For Kevin Walsh, art is about creating first and asking questions later
By J.D. Ramey
Soon after graduating from high school, a fresh-faced artist/surfer named Kevin Walsh created one of the most outside-the-box job applications ever: a hand-painted surfboard adorned with a sign saying he was looking for work painting boards. Naturally, he took this creation where a large number of potential employers could get an eyeful of his work: the O’Neill Coldwater Classic.
Walsh’s talents weren’t lost on Stretch Boards owner Bill “Stretch” Riedell, who quickly offered him a job as a graphic artist. The young artist’s rewards for stepping out of his comfort zone were a dream-come-true gig and a long-term career.
“The whole reason why I’m able to do what I’m doing right now is ’cause I chose to do that,” says Walsh, now 34. “If you want something, you have to go out there and get it. That’s all it takes, ’cause I wasn’t that great of an artist yet. Getting the job painting surfboards is what opened the door to living my dream.”
From there, businesses began approaching Walsh to create T-shirt graphics, logo designs and posters for concerts and surf events such as the Vans World Cup of Surfing at Sunset Beach and, of course, the Coldwater Classic. In being asked to do work he wouldn’t have done otherwise, he was forced to expand his abilities. Part of this meant figuring out how to use the computer for graphics. “I just kind of learned as I worked,” the artist recalls.

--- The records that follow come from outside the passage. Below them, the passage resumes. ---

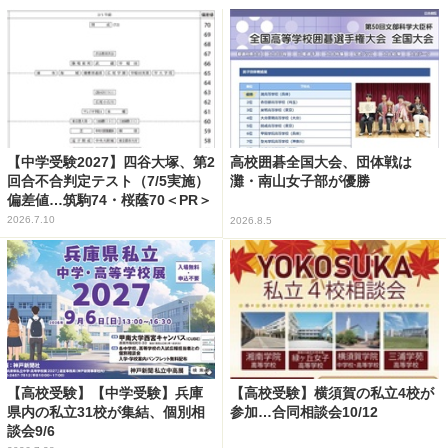
【中学受験2027】四谷大塚、第2
高校囲碁全国大会、団体戦は
回合不合判定テスト（7/5実施）
灘・南山女子部が優勝
偏差値…筑駒74・桜蔭70＜PR＞
2026.7.10
2026.8.5
【高校受験】【中学受験】兵庫
【高校受験】横須賀の私立4校が
県内の私立31校が集結、個別相
参加…合同相談会10/12
談会9/6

Since then, Walsh’s work has appeared on decks from Creature Skateboards, on human flesh in the form of tattoos, on the surfaces of guitars and on concert posters for artists like Stone Temple Pilots, Michael Franti, Slightly Stoopid and The Black Eyed Peas. As he recounts, the poster art work first came to him through a friend for whom he was doing surfboard art. “One day he told me, ‘Jack Johnson’s going to be coming through Berkeley. You’d be perfect to do a poster for it, if you’re interested,’” he says.
Walsh, a fan of metal, punk and “the real, raw country music,” is especially fond of a poster he made for a Metallica concert. “That was a dream come true, because that’s always been a childhood favorite of mine forever,” he says, adding that he has always been “really into darker music: just anything that has a little bit more raw power to it, because if it’s a more psychedelic sound or a darker sound, there’s so many different directions you can go with creating images for that, rather than just your run-of-the-mill pop music.”
For all the diversity of the media with which Walsh works, he claims that his various canvasses have more similarities than differences. “It’s all just planning: knowing where to start first and where to end,” he offers. “It’s just a little bit different with the application, but as far as the way the mind works with visualizing shade, color and that kind of stuff, it’s all the same. There’s just a couple little things you have to tweak.”
While growing up in Santa Clara, Walsh first saw a possible career path in art when he witnessed the achievements of his father, a successful self-taught artist. He soon took to mimicking his dad, painting whales and other marine life in his studio.
The now-grown artist still finds his greatest inspiration in nature. “My favorite thing to do is to be outside, whether it be on a lake, river, mountains, anywhere,” he notes. “Wildlife art and western art has always been the stuff that’s really triggered my imagination. Surfing, especially around here, you can go surf away from town and just be by yourself and have a lot of time to just be in your mind and think. And the obsession of surfing—it’s like having a nervous tic where you can’t help it: you’re constantly drawing, doodling waves.”
Walsh, who expresses an interest in taking on a young apprentice who wants to paint surfboards and get a job as an artist, is hard-pressed to name a highlight of his career so far. “You’re always looking ahead, wanting to do the next thing,” he states. “Whatever you’ve done is already in the past. Really, all of it is a highlight, because it’s all building blocks to where I’m at now and where it can go from here. Every bit of progress that I’ve made at that time was a huge highlight to me.”